The Defendant moved for Summary Judgment on the grounds that the company had in effect an employee training and monitoring system and that the Defendant’s employee actively inspected the floor approximately 8 to 9 minutes before Plaintiff’s fall. No declaration was provided by the Defendant’s employee that performed that inspection.
In opposition to the Motion for Summary Judgment, Plaintiff argued that it was a triable issue of fact whether Defendant actively and thoroughly inspected the area and whether Defendant had constructive knowledge of the spilled oranges. Plaintiff argued that Defendant did not introduce any direct evidence from the Defendant’s employee who performed the last inspection before the fall and that there is no authority that a store owner may prove an active inspection with evidence of an automated employee tracking system.

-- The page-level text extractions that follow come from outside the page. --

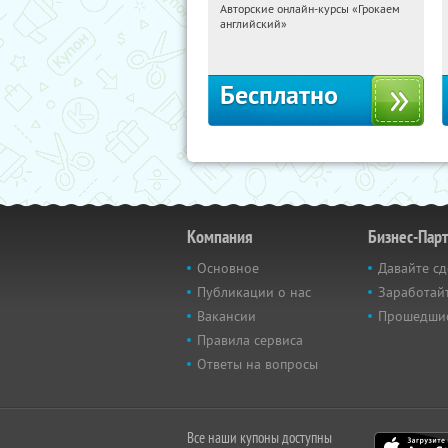
Авторские онлайн-курсы «Грокаем
18:19:21
Получили:
4
английский»
Россия
Бесплатно
Компания
Бизнес-Пар
Основное
Давайте сд
Публикации о нас
Заработайт
Вакансии
Прошедши
Правила сервиса
Ответы на вопросы
Все наши купоны доступны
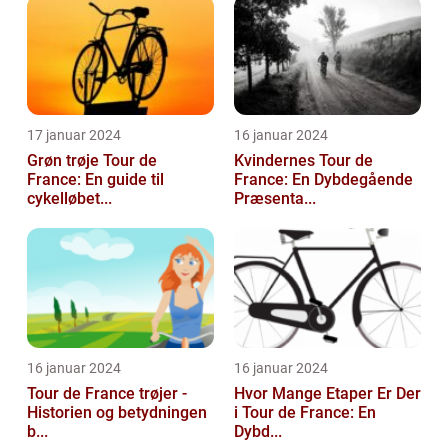
17 januar 2024
16 januar 2024
Grøn trøje Tour de
Kvindernes Tour de
France: En guide til
France: En Dybdegående
cykelløbet...
Præsenta...
16 januar 2024
16 januar 2024
Tour de France trøjer -
Hvor Mange Etaper Er Der
Historien og betydningen
i Tour de France: En
b...
Dybd...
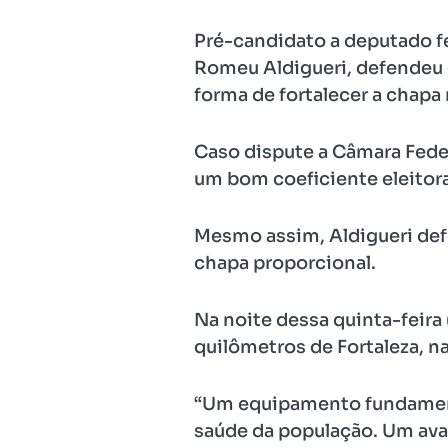
Pré-candidato a deputado fe
Romeu Aldigueri, defendeu 
forma de fortalecer a chapa
Caso dispute a Câmara Fede
um bom coeficiente eleitoral
Mesmo assim, Aldigueri defe
chapa proporcional.
Na noite dessa quinta-feira 
quilômetros de Fortaleza, n
“Um equipamento fundamenta
saúde da população. Um ava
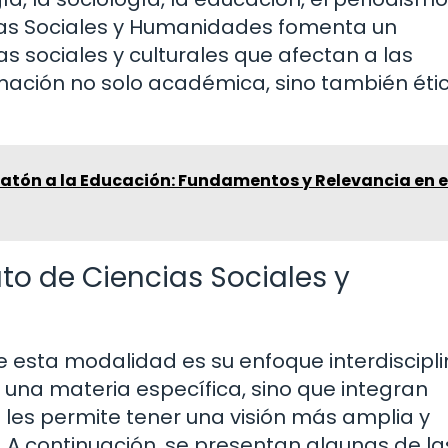
cias Sociales y Humanidades fomenta un
 sociales y culturales que afectan a las
mación no solo académica, sino también éti
latón a la Educación: Fundamentos y Relevancia en e
ato de Ciencias Sociales y
e esta modalidad es su enfoque interdiscipli
una materia específica, sino que integran
 les permite tener una visión más amplia y
 A continuación, se presentan algunas de la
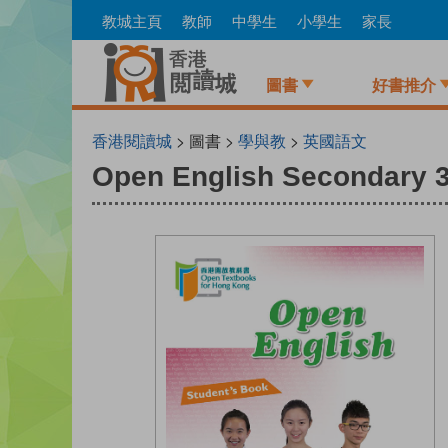
Skip
教城主頁
教師
中學生
小學生
家長
to
main
content
圖書
好書推介
香港閱讀城
> 圖書 >
學與教
>
英國語文
Open English Secondary 3 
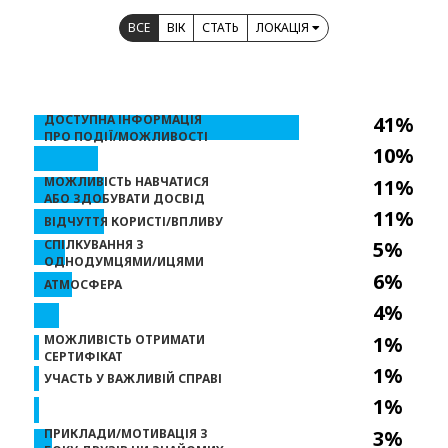
ВСЕ
ВІК
СТАТЬ
ЛОКАЦІЯ
ДОСТУПНА ІНФОРМАЦІЯ
41%
ПРО ПОДІЇ/МОЖЛИВОСТІ
10%
МОЖЛИВІСТЬ НАВЧАТИСЯ
11%
АБО ЗДОБУВАТИ ДОСВІД
11%
ВІДЧУТТЯ КОРИСТІ/ВПЛИВУ
СПІЛКУВАННЯ З
5%
ОДНОДУМЦЯМИ/ИЦЯМИ
6%
АТМОСФЕРА
4%
МОЖЛИВІСТЬ ОТРИМАТИ
1%
СЕРТИФІКАТ
1%
УЧАСТЬ У ВАЖЛИВІЙ СПРАВІ
1%
ПРИКЛАДИ/МОТИВАЦІЯ З
3%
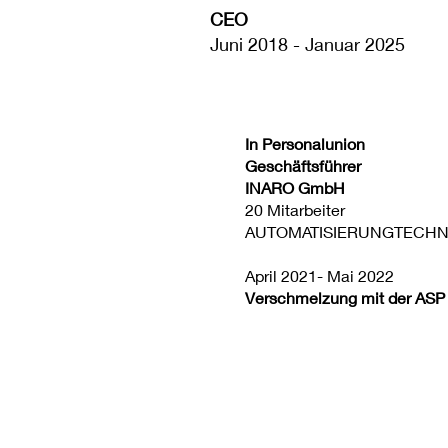
CEO
Juni 2018 - Januar 2025
In Personalunion
Geschäftsführer
INARO GmbH
20 Mitarbeiter
AUTOMATISIERUNGTECHN
April 2021- Mai 2022
Verschmelzung mit der ASP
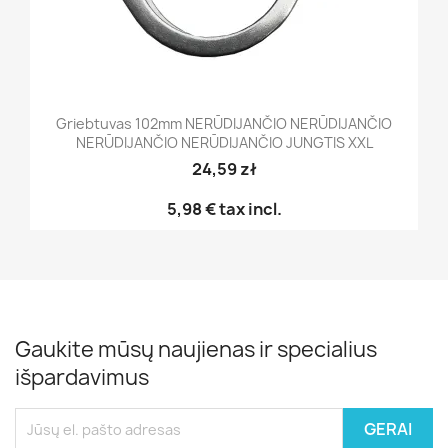
Griebtuvas 102mm NERŪDIJANČIO NERŪDIJANČIO
NERŪDIJANČIO NERŪDIJANČIO JUNGTIS XXL
24,59 zł
5,98 €
tax incl.
Gaukite mūsų naujienas ir specialius
išpardavimus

The Trial court granted Summary Judgment ruling that there was no triable issue of fact that the Defendant had actual or constructive knowledge to have cured the dangerous condition.
The appellate court affirmed the Summary Judgment. The appellate court determined that there is no case that they could find that has held that the Defendant store owner must introduce the testimony of the employee who conducted the last inspection. All that is required is that the store owner prove that it exercised reasonable care and inspected the floor within a sufficient period before the accident with a declaration from a knowledgeable person describing the Defendant’s regular maintenance practices and the record of actual inspections conducted around the time of the Plaintiff’s injury. (Peralta v. The Vons Companies, Inc. (2018) 24 Cal.App.5th 1030, 1033.) Here the Defendant had a declaration from an employee about the training program, its maintenance and employee monitoring, and a record of the time that the employee inspected the affected area before the incident. The appellate court concluded that the Trial court properly ruled that the 8 to 9 minute interval between the last inspection and plaintiff’s fall was insufficient to demonstrate constructive knowledge as a matter of law.
This case demonstrates the importance in premises liability cases having in place a proper maintenance and inspection program and having good record keeping to establish the regular and routine inspection of areas at the premises. Even without a declaration from the individual that performed the last inspection, this court found sufficient evidence in the record to support Summary Judgment.